何故治療などしなければならない。これは今まさに芸術としての質が高まっている最中なのだぞ。あの医者は芸術を知らぬぼんくら。私のコレクションを目にする資格など欠片も有りはしない。
しかし、現状が続けば『死』は免れない。魂を失した肉体は瑞々しさを忘れ、白く繊細な肌は蛆の温床となり、白銀に輝く髪や羽は光を失い抜け落ちる。それは芸術とは対極の存在。唾棄すべき最悪の未来だ。認められない。私のコレクションがそのような最期を迎えることなど、決してあってはならないのだ。
であれば、どうすることが最適だろう。現在の美を永久に保存するには、どうしたら。
……一つだけ存在する。これの儚き美を永久に閉じ込め、私のコレクションとして完成させる術が。
その夜、屋敷へ戻った私は、天使の世話係だった女中を解雇した。その女は最後まで未練がましく謝罪の言葉を垂れ、赦しを請うていたが、それは全て無視し、屋敷の外へ放り出した。謝罪も何も、既に世話係など必要なくなった。不要な人間を雇う人間がどこにいるだろう。
高鳴る気持ちを抑えつつ、屋敷の奥の部屋へ急ぐ。私の珠玉のコレクションが飾られている部屋だ。
扉を開き、明かりを灯す。
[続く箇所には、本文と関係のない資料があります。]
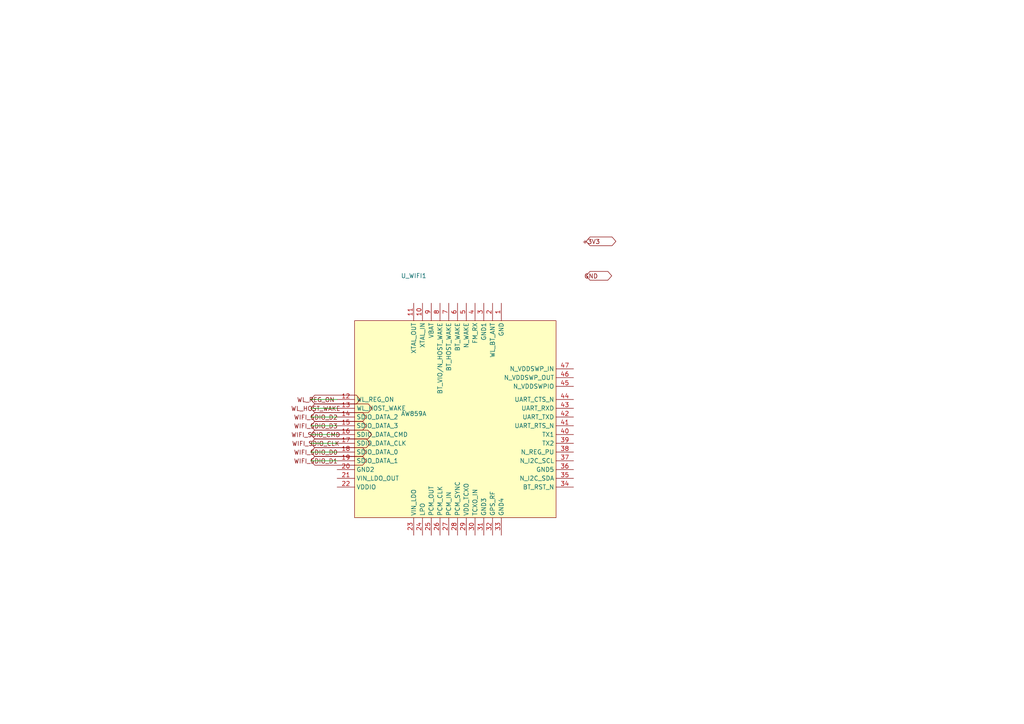
<source format=kicad_sch>
(kicad_sch
	(version 20231120)
	(generator "eeschema")
	(generator_version "8.0")
	(uuid "422e3133-bd0e-42f2-b9b3-b5a86d5e7d80")
	(paper "A4")
	
	(symbol
		(lib_id "H616_lib:AW859A")
		(at 120 100 0)
		(unit 1)
		(exclude_from_sim yes)
		(in_bom yes)
		(on_board yes)
		(dnp no)
		(uuid "9344411d-4c5b-4439-adc9-d9899bc2fd31")
		(property "Reference" "U_WIFI1"
			(at 120 80 0)
			(effects
				(font
					(size 1.27 1.27)
				)
			)
		)
		(property "Value" "AW859A"
			(at 120 120 0)
			(effects
				(font
					(size 1.27 1.27)
				)
			)
		)
		(property "Footprint" ""
			(at 0 0 0)
			(effects
				(font
					(size 1.27 1.27)
				)
				(hide yes)
			)
		)
		(property "Datasheet" ""
			(at 0 0 0)
			(effects
				(font
					(size 1.27 1.27)
				)
				(hide yes)
			)
		)
		(property "Description" ""
			(at 0 0 0)
			(effects
				(font
					(size 1.27 1.27)
				)
				(hide yes)
			)
		)
		(instances
			(project "rustyjack-h616"
				(path "/44f68964-8d75-4db0-b784-705712e148bc/e1c43f77-e066-460c-a4a7-854f36608bb9"
					(reference "U_WIFI1")
					(unit 1)
				)
			)
		)
	)
	(wire (pts (xy 97.775 128.575) (xy 90.155 128.575)) (stroke (width 0) (type default)) (uuid "3db9bc74-6224-4b02-b1df-a08a90336877"))
	(global_label "WIFI_SDIO_CLK" (at 90.155 128.575 180) (fields_autoplaced yes) (effects (font (size 1.27 1.27))) (uuid "b85cf206-895d-43c1-9d09-26274b0d0907"))
	(wire (pts (xy 97.775 126.035) (xy 90.155 126.035)) (stroke (width 0) (type default)) (uuid "ca453763-c9c5-431c-8799-59d0e7392bc0"))
	(global_label "WIFI_SDIO_CMD" (at 90.155 126.035 180) (fields_autoplaced yes) (effects (font (size 1.27 1.27))) (uuid "6d216605-7568-48c4-88f6-c8665dc78edf"))
	(wire (pts (xy 97.775 131.115) (xy 90.155 131.115)) (stroke (width 0) (type default)) (uuid "504e9195-7b89-4673-bd5a-0597398d2a9b"))
	(global_label "WIFI_SDIO_D0" (at 90.155 131.115 180) (fields_autoplaced yes) (effects (font (size 1.27 1.27))) (uuid "84f5d851-b872-45eb-84bb-fd0f18bca904"))
	(wire (pts (xy 97.775 133.655) (xy 90.155 133.655)) (stroke (width 0) (type default)) (uuid "9eeebf7f-1e91-49df-9095-d9a09047e05c"))
	(global_label "WIFI_SDIO_D1" (at 90.155 133.655 180) (fields_autoplaced yes) (effects (font (size 1.27 1.27))) (uuid "403cb8ba-5d93-4e58-a945-5dfa2aa0d2a9"))
	(wire (pts (xy 97.775 120.955) (xy 90.155 120.955)) (stroke (width 0) (type default)) (uuid "74d560d9-4407-4a20-9271-118dd9504143"))
	(global_label "WIFI_SDIO_D2" (at 90.155 120.955 180) (fields_autoplaced yes) (effects (font (size 1.27 1.27))) (uuid "e383cdc2-edcc-4629-b9d2-3c0d8dc97317"))
	(wire (pts (xy 97.775 123.495) (xy 90.155 123.495)) (stroke (width 0) (type default)) (uuid "ccc8a915-258b-43fd-8cd3-f5f8b24e7a61"))
	(global_label "WIFI_SDIO_D3" (at 90.155 123.495 180) (fields_autoplaced yes) (effects (font (size 1.27 1.27))) (uuid "300fc1a1-a5be-4f34-8160-0c77cb4be379"))
	(wire (pts (xy 97.775 115.875) (xy 90.155 115.875)) (stroke (width 0) (type default)) (uuid "f9734370-a1b2-4410-92d2-80a2956f754a"))
	(global_label "WL_REG_ON" (at 90.155 115.875 180) (fields_autoplaced yes) (effects (font (size 1.27 1.27))) (uuid "7946ace7-9a7d-496f-9aa8-499e89c53739"))
	(wire (pts (xy 97.775 118.415) (xy 90.155 118.415)) (stroke (width 0) (type default)) (uuid "ad08c96f-0762-4557-95c6-47763e782b6e"))
	(global_label "WL_HOST_WAKE" (at 90.155 118.415 180) (fields_autoplaced yes) (effects (font (size 1.27 1.27))) (uuid "5779fdff-2df3-497c-b689-5992b8e01856"))
	(global_label "+3V3" (at 170 70 0) (fields_autoplaced yes) (effects (font (size 1.27 1.27))) (uuid "6884f2e7-f44f-48d8-a85f-72ee561c05a6"))
	(global_label "GND" (at 170 80 0) (fields_autoplaced yes) (effects (font (size 1.27 1.27))) (uuid "d1aff5b2-10b6-44a3-915a-d3159601804e"))
)

</source>
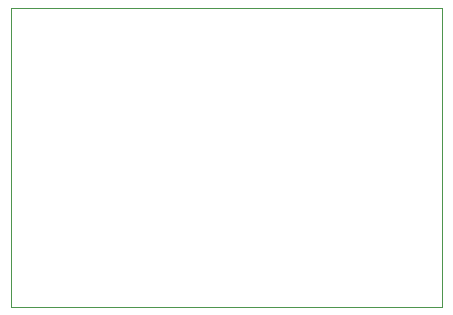
<source format=gbr>
%TF.GenerationSoftware,KiCad,Pcbnew,(6.0.2)*%
%TF.CreationDate,2022-03-07T20:15:47-06:00*%
%TF.ProjectId,RFID_board,52464944-5f62-46f6-9172-642e6b696361,rev?*%
%TF.SameCoordinates,Original*%
%TF.FileFunction,Profile,NP*%
%FSLAX46Y46*%
G04 Gerber Fmt 4.6, Leading zero omitted, Abs format (unit mm)*
G04 Created by KiCad (PCBNEW (6.0.2)) date 2022-03-07 20:15:47*
%MOMM*%
%LPD*%
G01*
G04 APERTURE LIST*
%TA.AperFunction,Profile*%
%ADD10C,0.100000*%
%TD*%
G04 APERTURE END LIST*
D10*
X103275000Y-86625000D02*
X139750000Y-86625000D01*
X139750000Y-86625000D02*
X139750000Y-111950000D01*
X139750000Y-111950000D02*
X103275000Y-111950000D01*
X103275000Y-111950000D02*
X103275000Y-86625000D01*
M02*

</source>
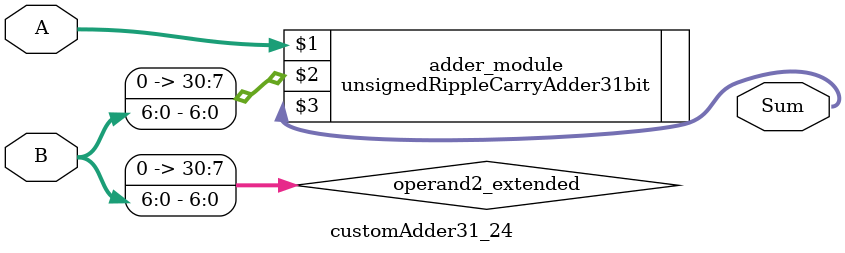
<source format=v>

module customAdder31_24(
                    input [30 : 0] A,
                    input [6 : 0] B,
                    
                    output [31 : 0] Sum
            );

    wire [30 : 0] operand2_extended;
    
    assign operand2_extended =  {24'b0, B};
    
    unsignedRippleCarryAdder31bit adder_module(
        A,
        operand2_extended,
        Sum
    );
    
endmodule
        
</source>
世界各地から蒐集した美術品が私を囲うように陳列している。その中央、最も目を引く部屋の中心にラウンドテーブルを設置し、そこにシルクを被った籠を載せる。厚い生地越しに漏れる輝き。それは、永遠を獲得した何よりの証明となる。
息をのみ、布を取り去る。
籠の中には、変わらず天使が佇んでいた。しかし、かつてのような脈動はない。加工を施され、損充材を詰められた体は形を固定され、しかし肌は柔軟性を保っている。腰掛けたまま右足を折りたたみ、頭は垂れ、肩を落としている。深い紅を湛える瞳は薄く開かれたまま、僅かに視線を私に流す。左腕は力無く垂らされ、右手には毟られた羽毛が握られている。
美しく高貴な生物であるそれは、今や人間の家畜と成り下がり、自由の象徴たる翼を自ら傷つける。種の誇りを忘れ、光を失った瞳は正に隷属性を体現していた。一つのテーマを全身で以って表現することにより、これは芸術品としての美的価値を幾段にも高めていた。
私は今、最高の芸術を目にしている。その事実が、かつてないほど私の体を震わすのだ。
この目に狂いは無かった。かの日の一目惚れは、私に至極の作品をもたらしたのだ。
だがしかし、まだ一つだけ足りないものがある。芸術品に無くてはならないもの、そう、名前だ。永遠を得たこれは、名を与えられる権利を有しているのだから。
どのような名前が良いだろう。安直な考えでは足りない。この芸術性を十分に内包した相応しいものでなければ。
頭を悩ませ初め、気付けば日付が変わっていた。浮かんでは捨て、また浮かぶ言葉を選別し、組み合わせ、やがて私は一つの答えに到達する。